■ **Tasks to perform**:
a) In the syzbot bug report thread, what is the title of the commit the issue was bisected to?
b) Extend the syzbot bug report thread past its final line.

■ **Passage provided**:
# # # # #

Re: [syzbot] [bpf?] KMSAN: uninit-value in ieee802154_subif_start_xmit

From: Yonghong Song
Date: Mon Aug 07 2023 - 14:09:51 EST




On 8/7/23 7:45 AM, Eduard Zingerman wrote:
On Mon, 2023-08-07 at 07:40 -0700, Yonghong Song wrote:

On 8/7/23 6:11 AM, Eduard Zingerman wrote:
On Sun, 2023-08-06 at 23:40 -0700, Yonghong Song wrote:

On 8/6/23 4:23 PM, syzbot wrote:
Hello,

syzbot found the following issue on:

HEAD commit: 25ad10658dc1 riscv, bpf: Adapt bpf trampoline to optimized..
git tree: bpf-next
console+strace: https://syzkaller.appspot.com/x/log.txt?x=147cbb29a80000
kernel config: https://syzkaller.appspot.com/x/.config?x=8acaeb93ad7c6aaa
dashboard link: https://syzkaller.appspot.com/bug?extid=d61b595e9205573133b3
compiler: gcc (Debian 12.2.0-14) 12.2.0, GNU ld (GNU Binutils for Debian) 2.40
syz repro: https://syzkaller.appspot.com/x/repro.syz?x=14d73ccea80000
C reproducer: https://syzkaller.appspot.com/x/repro.c?x=1276aedea80000

Downloadable assets:
disk image: https://storage.googleapis.com/syzbot-assets/3d378cc13d42/disk-25ad1065.raw.xz
vmlinux: https://storage.googleapis.com/syzbot-assets/44580fd5d1af/vmlinux-25ad1065.xz
kernel image: https://storage.googleapis.com/syzbot-assets/840587618b41/bzImage-25ad1065.xz

The issue was bisected to:

commit 8100928c881482a73ed8bd499d602bab0fe55608
Author: Yonghong Song <yonghong.song@xxxxxxxxx>
Date: Fri Jul 28 01:12:02 2023 +0000

bpf: Support new sign-extension mov insns

Thanks for reporting. I will look into this ASAP.

Hi Yonghong,

I guess it's your night and my morning, so I did some initial assessment.

# # # # #

[Entries from a collection]
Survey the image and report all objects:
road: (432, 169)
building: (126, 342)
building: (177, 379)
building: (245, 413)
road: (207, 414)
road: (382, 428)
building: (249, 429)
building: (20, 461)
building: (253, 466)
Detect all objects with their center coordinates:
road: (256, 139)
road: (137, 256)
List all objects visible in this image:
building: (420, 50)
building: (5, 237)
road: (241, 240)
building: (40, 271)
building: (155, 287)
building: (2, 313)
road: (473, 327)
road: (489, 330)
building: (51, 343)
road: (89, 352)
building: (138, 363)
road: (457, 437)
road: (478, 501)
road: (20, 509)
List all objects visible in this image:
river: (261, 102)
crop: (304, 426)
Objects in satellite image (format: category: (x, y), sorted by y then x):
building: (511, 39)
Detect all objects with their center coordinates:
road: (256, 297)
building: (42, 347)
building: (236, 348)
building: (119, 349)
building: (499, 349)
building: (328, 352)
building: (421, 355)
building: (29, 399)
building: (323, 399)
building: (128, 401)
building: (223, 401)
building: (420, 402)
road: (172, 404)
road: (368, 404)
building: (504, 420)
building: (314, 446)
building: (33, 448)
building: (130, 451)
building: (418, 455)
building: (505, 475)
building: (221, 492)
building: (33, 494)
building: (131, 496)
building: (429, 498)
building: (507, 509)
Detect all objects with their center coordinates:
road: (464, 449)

# # # # #

■ **Response list**:
a) bpf: Support new sign-extension mov insns

b)
The BPF program being loaded is:

0 : (62) *(u32 *)(r10 -8) = 553656332
1 : (bf) r1 = (s16)r10
2 : (07) r1 += -8
3 : (b7) r2 = 3
4 : (bd) if r2 <= r1 goto pc+0
5 : (85) call bpf_trace_printk#6
6 : (b7) r0 = 0
7 : (95) exit

(Note: when using bpftool (prog dump xlated id <some-id>) the disassembly
of the instruction #1 is incorrectly printed as "1: (bf) r1 = r10")
The error occurs when instruction #5 (call to printk) is executed.
An incorrect address for the format string is passed to printk.
Disassembly of the jited program looks as follows:

$ bpftool prog dump jited id <some-id>
bpf_prog_ebeed182d92b487f:
0: nopl (%rax,%rax)
5: nop
7: pushq %rbp
8: movq %rsp, %rbp
b: subq $8, %rsp
12: movl $553656332, -8(%rbp)
19: movswq %bp, %rdi ; <---- Note movswq %bp !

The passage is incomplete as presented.